For a long minute the only sounds are the ticking of the grandfather clock and hissing of the gas flames in the fireplace. Then Joan answers, “I believe so. When I worked there, we had a system. Everything pertaining to the tax returns for that year went into one file, in case we were audited. There's a storage area in the basement below the offices where all those boxes are kept.”

I'm reminded that she worked at the Fontana, as an administrative assistant—secretary, they were called back then—before she was married. It was how she and Douglas met. I imagine her being swept off her feet by the handsome, charismatic son of her employer. It must have seemed a dream come true. Instead it ended up being her worst nightmare. Now she's faced with an impossible choice: bring down her hated husband or let him get away with murder to protect the man she revered.

“Can you get access?” I ask, my pulse racing.

“I can, yes. The question is, will I?” she says sharply. She knows I'm talking about more than a set of keys and the passcode for the alarm system.

“We need to put an end to this,” I appeal to her, “before he hurts someone else. Don't forget what he did to you. If you hadn't caught that ledge on the way down …”

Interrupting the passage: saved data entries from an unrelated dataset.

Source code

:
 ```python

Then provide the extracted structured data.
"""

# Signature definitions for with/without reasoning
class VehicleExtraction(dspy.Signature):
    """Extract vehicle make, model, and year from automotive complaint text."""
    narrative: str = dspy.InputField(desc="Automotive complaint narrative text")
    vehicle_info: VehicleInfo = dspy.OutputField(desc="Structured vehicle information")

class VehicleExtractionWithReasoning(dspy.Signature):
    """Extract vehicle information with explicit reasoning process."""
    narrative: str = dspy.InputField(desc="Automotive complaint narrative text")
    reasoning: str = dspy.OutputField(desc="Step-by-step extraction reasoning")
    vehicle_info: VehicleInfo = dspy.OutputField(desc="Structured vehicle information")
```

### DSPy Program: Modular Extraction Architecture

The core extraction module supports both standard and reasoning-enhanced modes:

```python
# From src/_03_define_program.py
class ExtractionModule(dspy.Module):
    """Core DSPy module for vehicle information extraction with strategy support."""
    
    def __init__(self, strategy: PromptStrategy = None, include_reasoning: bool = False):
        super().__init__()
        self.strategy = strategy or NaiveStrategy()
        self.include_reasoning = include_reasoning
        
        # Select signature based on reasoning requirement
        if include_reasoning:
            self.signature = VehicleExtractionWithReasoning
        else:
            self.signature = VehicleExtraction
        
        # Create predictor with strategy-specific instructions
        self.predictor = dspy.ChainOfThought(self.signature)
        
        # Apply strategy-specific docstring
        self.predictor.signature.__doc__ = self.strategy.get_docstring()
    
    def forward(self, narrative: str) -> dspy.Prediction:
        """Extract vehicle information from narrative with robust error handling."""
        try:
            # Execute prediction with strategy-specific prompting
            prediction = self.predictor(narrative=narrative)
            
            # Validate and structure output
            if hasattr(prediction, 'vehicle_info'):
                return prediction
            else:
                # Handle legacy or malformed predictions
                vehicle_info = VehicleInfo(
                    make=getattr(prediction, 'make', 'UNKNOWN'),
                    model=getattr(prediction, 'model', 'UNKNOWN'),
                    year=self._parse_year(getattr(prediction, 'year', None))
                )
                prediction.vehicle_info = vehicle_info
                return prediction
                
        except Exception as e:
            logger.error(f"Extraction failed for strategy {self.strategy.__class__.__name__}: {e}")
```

She releases her death grip on the pearls and abruptly rises to her feet, pacing over to the fireplace. She holds onto the mantel as if to steady herself as she stares at the grouping of family photos that sits on it—Bradley, in his cap and gown on graduation day; a formal portrait of the family taken back when Bradley had braces on his teeth; a candid shot of Joan and her young son at the beach, building a sand castle together—as if to remind herself of the life she once knew. “Forget? How could I ever forget? I can't close my eyes at night without seeing those rocks below …” She trails off with a visible shudder, then straightens and turns to face me. “Don't think I don't know what you're asking of me. If what you're saying is true, my husband didn't act alone. He lived for his father's approval. He'd have done anything for him.
Anything.
” Her eyes flash.

“Those other people … my mom … they didn't deserve to die. You can help me avenge their deaths.”

Her mouth contorts in an expression halfway between a mirthless smile and rueful grimace. “Would you think me horribly selfish if I said I was more interested in putting my husband behind bars?”

“No. I'd think you were only human.”

She nods and says, with grim resolve: “Then let's do this.”